* Dokument
+===+

Wetzlar ist nicht unbedingt der Ort, an dem man einen Schlüssel zur deutschen Literaturgeschichte vermuten würde. Im Gegenteil, die kleine Stadt an der Lahn ist leicht zu übersehen: Wer von Gießen auf der B 49 durchs Lahntal unterwegs ist, wird kurz vor der Stadt auf eine Hochstraße geführt, von der er nur ein gesichtsloses Einkaufszentrum oder vormoderne Bürogebäude mit der Aufschrift „Buderus“ oder „Leica“ sieht. Auch das vergilbte Schild „Historische Altstadt“ an der Straßenüberführung lädt nicht zum Ausfahren ein.
Aber wäre Wetzlar nicht von 1690 bis 1806 Standort des Reichskammergerichts gewesen, zuständig für all die rechtlichen Streitigkeiten in den Fürstentümern des Reiches, wäre im Mai 1772 nicht ein 23-jähriger Praktikant in die Lahnstadt gekommen, dessen Vater Wert auf eine gute juristische Ausbildung legte. Im Spielfilm von 2010 stellt er sich zackig vor: „Göthe, mit oe.“ In Wetzlar trifft der ungestüme und vom Justizbusiness unterforderte Johann-Wolfgang einen Studienfreund aus Leipzig wieder, der im Film sein bester Kumpel wird: Karl Wilhelm Jerusalem. Was in den vier Monaten bis Goethes Abreise im September in Wetzlar und Umgebung geschieht, hat der junge Dichteraspirant zwei Jahre später in einem Briefroman buchstäblich auf Papier geworfen. Die im September 1774 erschienenen „Leiden des jungen Werther“ wurden ein Welterfolg und zeichneten den Weg Goethes als d e n Dichter der deutschen Klassik vor.

+===+

* Arbeitsaufträge
(A) Prüfe, ob die folgenden Aussagen mit dem Text über Goethe in Wetzlar übereinstimmen: (i) Das Reichskammergericht hatte von 1690 bis 1806 seinen Sitz in Wetzlar. (ii) Goethe blieb länger als ein Jahr in Wetzlar. (iii) Die „Leiden des jungen Werther“ erschienen im Mai 1772. Antworte jeweils mit Ja oder Nein und zitiere die entscheidenden Worte des Textes wörtlich.
(B) Führe den Text über Goethe in Wetzlar im Anschluss an seinen letzten Satz weiter.

Einträge aus einem Datensatz
+===+

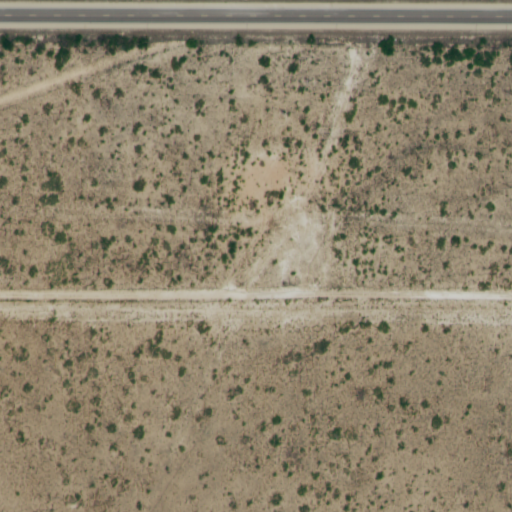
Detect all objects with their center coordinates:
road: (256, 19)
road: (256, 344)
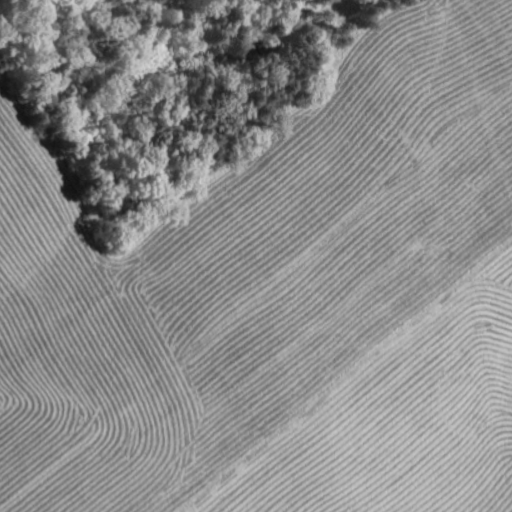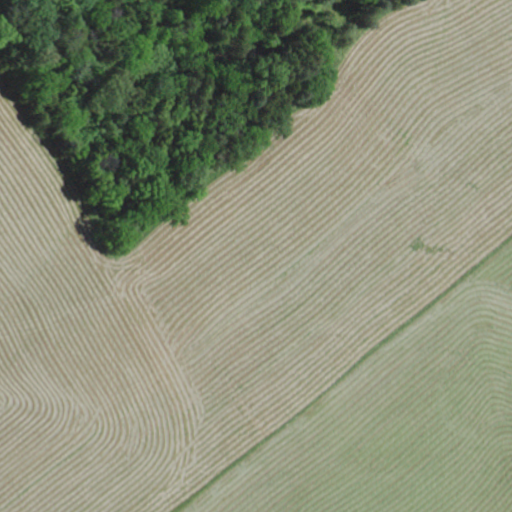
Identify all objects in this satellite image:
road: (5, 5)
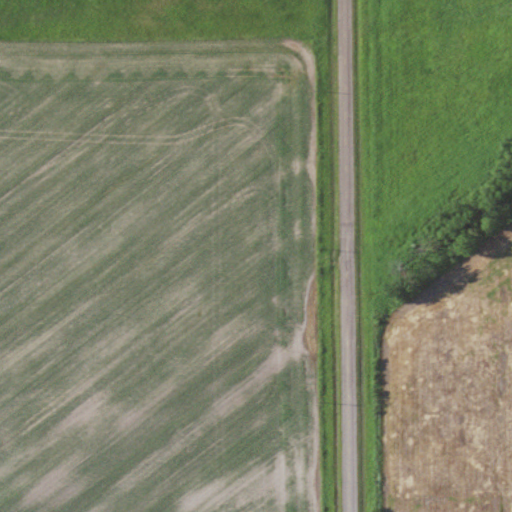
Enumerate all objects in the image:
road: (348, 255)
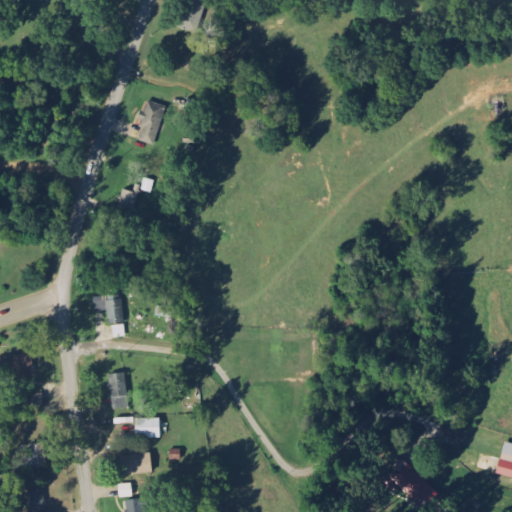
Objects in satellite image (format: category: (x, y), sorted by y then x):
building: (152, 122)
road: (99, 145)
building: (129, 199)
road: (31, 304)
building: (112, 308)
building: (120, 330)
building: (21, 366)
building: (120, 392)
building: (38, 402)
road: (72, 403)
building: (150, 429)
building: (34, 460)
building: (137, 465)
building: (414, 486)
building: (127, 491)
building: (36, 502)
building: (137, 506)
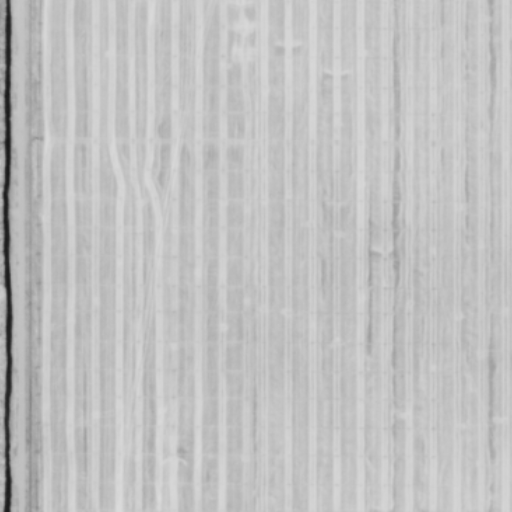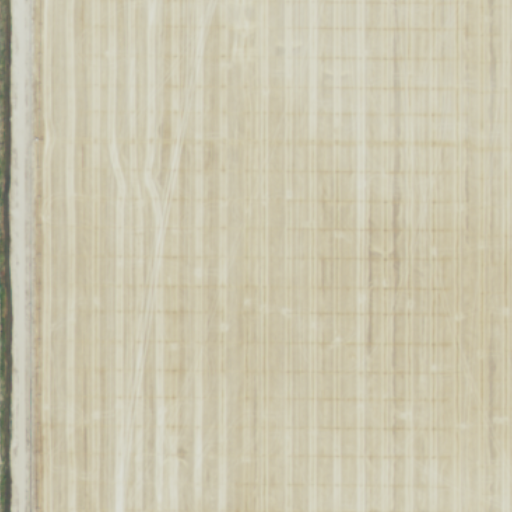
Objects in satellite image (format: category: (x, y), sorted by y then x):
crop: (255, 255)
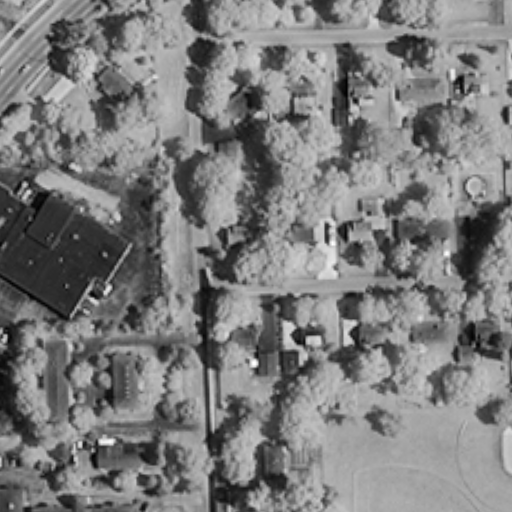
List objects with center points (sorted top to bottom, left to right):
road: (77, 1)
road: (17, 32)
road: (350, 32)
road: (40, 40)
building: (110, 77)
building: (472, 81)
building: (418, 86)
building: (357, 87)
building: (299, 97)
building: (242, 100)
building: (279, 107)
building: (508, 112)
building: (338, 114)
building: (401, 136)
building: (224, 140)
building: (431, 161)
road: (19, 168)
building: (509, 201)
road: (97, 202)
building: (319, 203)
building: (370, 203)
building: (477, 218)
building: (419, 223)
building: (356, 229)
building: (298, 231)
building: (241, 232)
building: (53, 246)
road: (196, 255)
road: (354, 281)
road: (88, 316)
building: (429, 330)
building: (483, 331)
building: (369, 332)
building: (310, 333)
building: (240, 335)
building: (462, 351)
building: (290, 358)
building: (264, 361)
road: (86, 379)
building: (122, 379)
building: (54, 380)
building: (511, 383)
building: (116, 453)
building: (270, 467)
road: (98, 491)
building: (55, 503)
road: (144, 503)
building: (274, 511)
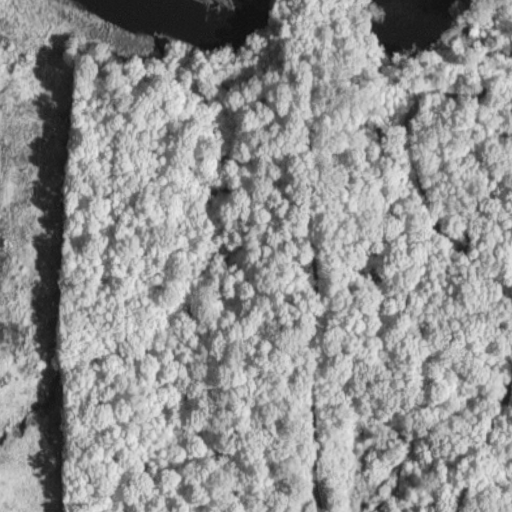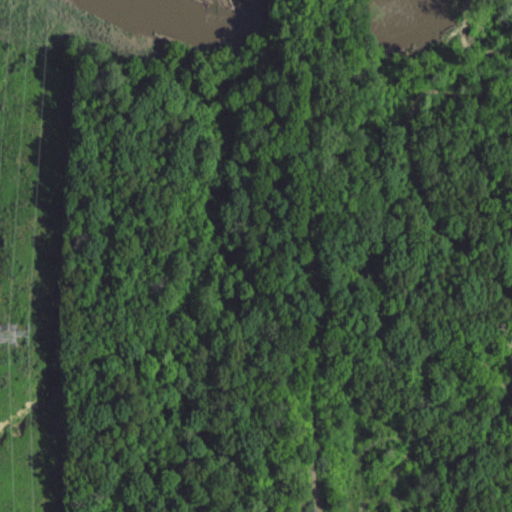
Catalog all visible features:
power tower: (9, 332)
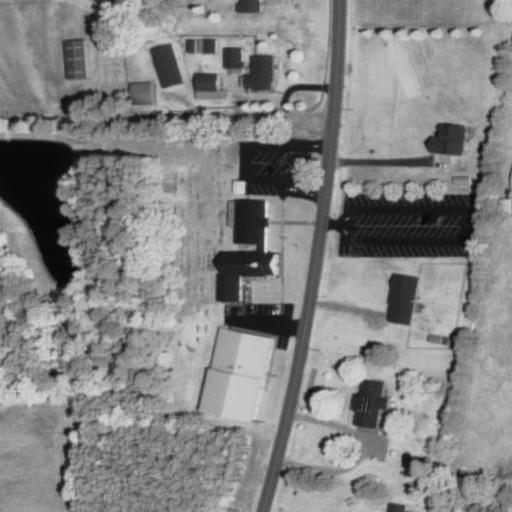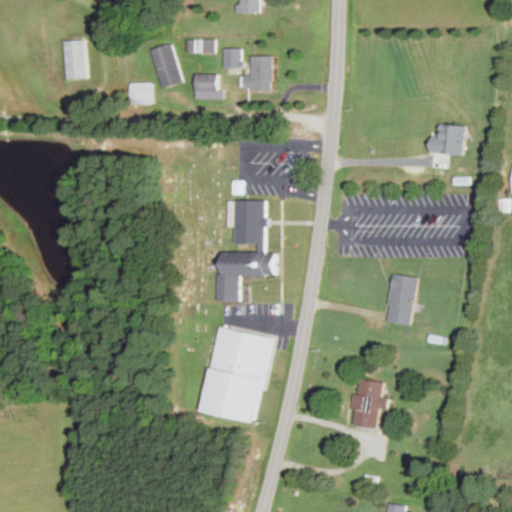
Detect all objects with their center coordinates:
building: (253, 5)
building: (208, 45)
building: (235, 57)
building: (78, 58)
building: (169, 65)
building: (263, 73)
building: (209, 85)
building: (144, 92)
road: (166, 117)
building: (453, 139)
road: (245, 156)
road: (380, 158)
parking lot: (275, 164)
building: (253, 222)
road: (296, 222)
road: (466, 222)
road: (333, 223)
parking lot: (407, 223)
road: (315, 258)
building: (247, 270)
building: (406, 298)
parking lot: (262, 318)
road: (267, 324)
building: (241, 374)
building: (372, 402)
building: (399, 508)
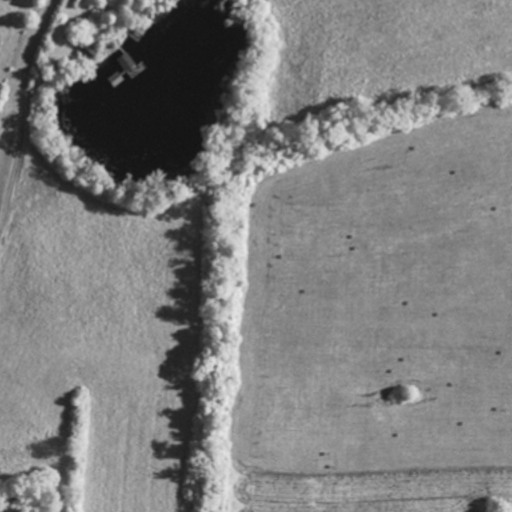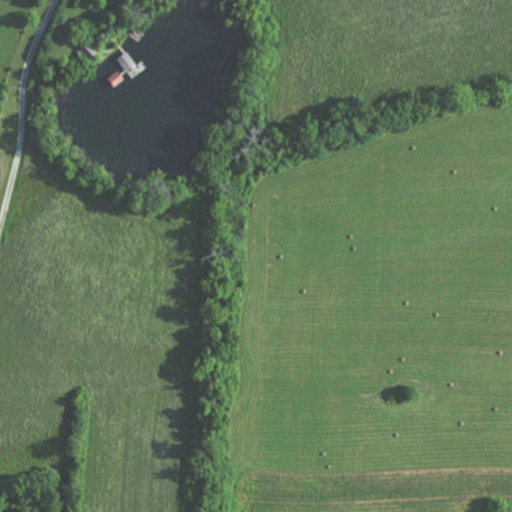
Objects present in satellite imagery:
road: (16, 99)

+===+

* Lösungen
(A)
(i) Ja: „von 1690 bis 1806 Standort des Reichskammergerichts“
(ii) Nein: „in den vier Monaten bis Goethes Abreise im September“
(iii) Nein: „Die im September 1774 erschienenen“

(B)
Wer heute in die Altstadt von Wetzlar vordringt, findet ein hübsches Städtchen vor, mit verwinkelten Gassen von der Lahn hoch zum Dom. Man fühlt sich fast in die Zeit des jungen Gerichtspraktikanten von 1772 zurück versetzt. Wertherstraße, Lottestraße, Kestnerstraße, die Namen bewegen Freunde der deutschen Klassik.
Goethe legte Wert darauf, dass die „Leiden“ ein Roman sind, wenngleich mit Dichtung und Wahrheit ineinander verwoben. Der junge Werther schreibt eine Serie von Briefen zwischen Mai 1771 und Ende 1772 an seinen Freund Wilhelm, die einzelnen Briefe sind datiert und beginnen im Mai 1771. Aber Werthers Reflexionen über die Natur, die Menschen in seiner Wetzlarer Umgebung, am meisten aber seine leidenschaftlichen Gefühle für eine schon vergebene junge Frau, all das hat der junge Goethe in sechs Wochen niedergeschrieben. Seine Fähigkeit zu poetischen Eulogien, seine Wortmächtigkeit zwischen Weltschmerz und himmelhohem Jauchzen spiegeln nicht nur „Sturm und Drang“ wieder, sondern vor allem die unglaubliche Dichtkunst des jungen Mannes. Der Roman endet mit dem Selbstmord des an sich selbst verzweifelnden Werthers. Goethe verarbeitet hier den Tod seines Freundes Jerusalem, der im Oktober 1772 in Wetzlar seinem Leben wegen einer verschmähten Liebe mit einem Pistolenschuss ein Ende setzte. Im „Werther“ verschmelzen die Wetzlarer Tage der beiden Freunde zu einem tragischen Finale.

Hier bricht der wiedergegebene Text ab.